* [WHAT YOU SHOULD DO]:
Can you retype the records from the line containing "fictionnel, vaut donc" up to and including the line containing "سایر مجموعه‌ها که"?

[Records from a dataset]

__________________________________________________

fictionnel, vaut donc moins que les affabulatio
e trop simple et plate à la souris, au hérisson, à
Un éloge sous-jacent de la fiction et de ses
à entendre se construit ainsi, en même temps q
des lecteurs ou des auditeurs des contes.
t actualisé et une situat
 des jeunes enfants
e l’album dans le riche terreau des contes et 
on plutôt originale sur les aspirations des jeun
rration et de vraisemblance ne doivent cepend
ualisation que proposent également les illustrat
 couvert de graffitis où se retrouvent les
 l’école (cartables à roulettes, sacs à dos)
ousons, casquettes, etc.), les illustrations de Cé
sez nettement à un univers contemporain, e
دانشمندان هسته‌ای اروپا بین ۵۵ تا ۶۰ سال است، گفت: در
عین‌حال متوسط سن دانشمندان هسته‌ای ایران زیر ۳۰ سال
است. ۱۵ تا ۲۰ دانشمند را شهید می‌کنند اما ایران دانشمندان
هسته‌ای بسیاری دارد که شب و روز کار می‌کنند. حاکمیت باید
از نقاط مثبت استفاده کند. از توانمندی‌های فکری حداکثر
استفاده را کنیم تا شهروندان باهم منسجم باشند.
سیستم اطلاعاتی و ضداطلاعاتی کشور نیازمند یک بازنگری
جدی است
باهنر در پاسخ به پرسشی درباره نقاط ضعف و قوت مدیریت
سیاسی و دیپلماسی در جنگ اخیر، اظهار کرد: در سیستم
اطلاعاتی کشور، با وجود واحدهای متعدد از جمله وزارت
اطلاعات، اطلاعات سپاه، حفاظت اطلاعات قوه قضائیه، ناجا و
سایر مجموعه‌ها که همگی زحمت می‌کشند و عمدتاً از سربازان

__________________________________________________

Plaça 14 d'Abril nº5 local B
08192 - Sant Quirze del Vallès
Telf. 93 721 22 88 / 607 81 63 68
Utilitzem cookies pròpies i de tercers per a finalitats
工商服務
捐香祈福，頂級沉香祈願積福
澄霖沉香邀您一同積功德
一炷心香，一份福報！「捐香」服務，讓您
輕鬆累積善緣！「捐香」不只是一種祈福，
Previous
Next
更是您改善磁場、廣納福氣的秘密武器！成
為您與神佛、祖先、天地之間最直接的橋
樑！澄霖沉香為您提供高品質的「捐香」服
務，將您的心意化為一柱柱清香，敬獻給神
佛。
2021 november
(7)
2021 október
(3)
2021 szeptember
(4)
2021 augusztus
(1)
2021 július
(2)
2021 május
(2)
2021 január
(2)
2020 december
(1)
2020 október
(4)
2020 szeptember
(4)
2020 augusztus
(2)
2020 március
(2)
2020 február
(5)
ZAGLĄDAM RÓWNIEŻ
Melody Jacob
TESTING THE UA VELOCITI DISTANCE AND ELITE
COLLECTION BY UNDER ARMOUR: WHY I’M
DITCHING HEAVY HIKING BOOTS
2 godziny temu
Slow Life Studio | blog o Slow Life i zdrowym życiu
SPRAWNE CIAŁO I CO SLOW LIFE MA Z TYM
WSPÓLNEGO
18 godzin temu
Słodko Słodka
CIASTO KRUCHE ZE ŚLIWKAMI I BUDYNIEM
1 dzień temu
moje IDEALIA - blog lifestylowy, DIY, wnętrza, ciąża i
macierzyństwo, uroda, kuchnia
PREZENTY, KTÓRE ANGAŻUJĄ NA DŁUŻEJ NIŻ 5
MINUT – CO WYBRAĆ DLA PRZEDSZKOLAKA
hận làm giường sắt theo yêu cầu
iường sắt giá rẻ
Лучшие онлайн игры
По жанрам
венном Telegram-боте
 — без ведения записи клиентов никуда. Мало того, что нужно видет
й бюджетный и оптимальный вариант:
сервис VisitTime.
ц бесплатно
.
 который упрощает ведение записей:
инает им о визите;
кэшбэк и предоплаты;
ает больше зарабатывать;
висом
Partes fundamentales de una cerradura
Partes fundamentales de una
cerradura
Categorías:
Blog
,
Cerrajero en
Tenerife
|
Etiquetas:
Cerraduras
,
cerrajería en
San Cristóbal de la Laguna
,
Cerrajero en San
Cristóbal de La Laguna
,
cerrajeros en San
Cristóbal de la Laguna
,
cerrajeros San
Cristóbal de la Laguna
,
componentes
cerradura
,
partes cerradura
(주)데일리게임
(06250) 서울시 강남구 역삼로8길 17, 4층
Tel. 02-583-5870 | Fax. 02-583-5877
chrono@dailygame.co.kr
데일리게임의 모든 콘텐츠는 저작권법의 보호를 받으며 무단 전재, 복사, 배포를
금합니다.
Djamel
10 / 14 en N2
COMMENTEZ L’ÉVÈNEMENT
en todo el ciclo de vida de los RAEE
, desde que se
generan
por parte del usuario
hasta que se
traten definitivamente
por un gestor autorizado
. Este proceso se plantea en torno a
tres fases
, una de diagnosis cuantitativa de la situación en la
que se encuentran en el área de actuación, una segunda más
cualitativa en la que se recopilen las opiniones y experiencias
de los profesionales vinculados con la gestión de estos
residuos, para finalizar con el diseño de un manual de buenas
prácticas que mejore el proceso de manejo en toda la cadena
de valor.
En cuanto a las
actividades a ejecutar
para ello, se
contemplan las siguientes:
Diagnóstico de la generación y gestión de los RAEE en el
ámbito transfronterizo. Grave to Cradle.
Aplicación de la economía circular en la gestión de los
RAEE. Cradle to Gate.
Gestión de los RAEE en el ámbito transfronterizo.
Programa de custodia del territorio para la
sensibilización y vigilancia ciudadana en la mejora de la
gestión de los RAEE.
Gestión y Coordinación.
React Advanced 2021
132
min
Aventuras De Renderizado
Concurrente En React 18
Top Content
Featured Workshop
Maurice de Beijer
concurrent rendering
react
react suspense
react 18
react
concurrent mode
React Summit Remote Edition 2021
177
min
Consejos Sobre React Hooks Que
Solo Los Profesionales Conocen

__________________________________________________

* [WRITTEN SOLUTION]:
fictionnel, vaut donc moins que les affabulatio
e trop simple et plate à la souris, au hérisson, à
Un éloge sous-jacent de la fiction et de ses
à entendre se construit ainsi, en même temps q
des lecteurs ou des auditeurs des contes.
t actualisé et une situat
 des jeunes enfants
e l’album dans le riche terreau des contes et 
on plutôt originale sur les aspirations des jeun
rration et de vraisemblance ne doivent cepend
ualisation que proposent également les illustrat
 couvert de graffitis où se retrouvent les
 l’école (cartables à roulettes, sacs à dos)
ousons, casquettes, etc.), les illustrations de Cé
sez nettement à un univers contemporain, e
دانشمندان هسته‌ای اروپا بین ۵۵ تا ۶۰ سال است، گفت: در
عین‌حال متوسط سن دانشمندان هسته‌ای ایران زیر ۳۰ سال
است. ۱۵ تا ۲۰ دانشمند را شهید می‌کنند اما ایران دانشمندان
هسته‌ای بسیاری دارد که شب و روز کار می‌کنند. حاکمیت باید
از نقاط مثبت استفاده کند. از توانمندی‌های فکری حداکثر
استفاده را کنیم تا شهروندان باهم منسجم باشند.
سیستم اطلاعاتی و ضداطلاعاتی کشور نیازمند یک بازنگری
جدی است
باهنر در پاسخ به پرسشی درباره نقاط ضعف و قوت مدیریت
سیاسی و دیپلماسی در جنگ اخیر، اظهار کرد: در سیستم
اطلاعاتی کشور، با وجود واحدهای متعدد از جمله وزارت
اطلاعات، اطلاعات سپاه، حفاظت اطلاعات قوه قضائیه، ناجا و
سایر مجموعه‌ها که همگی زحمت می‌کشند و عمدتاً از سربازان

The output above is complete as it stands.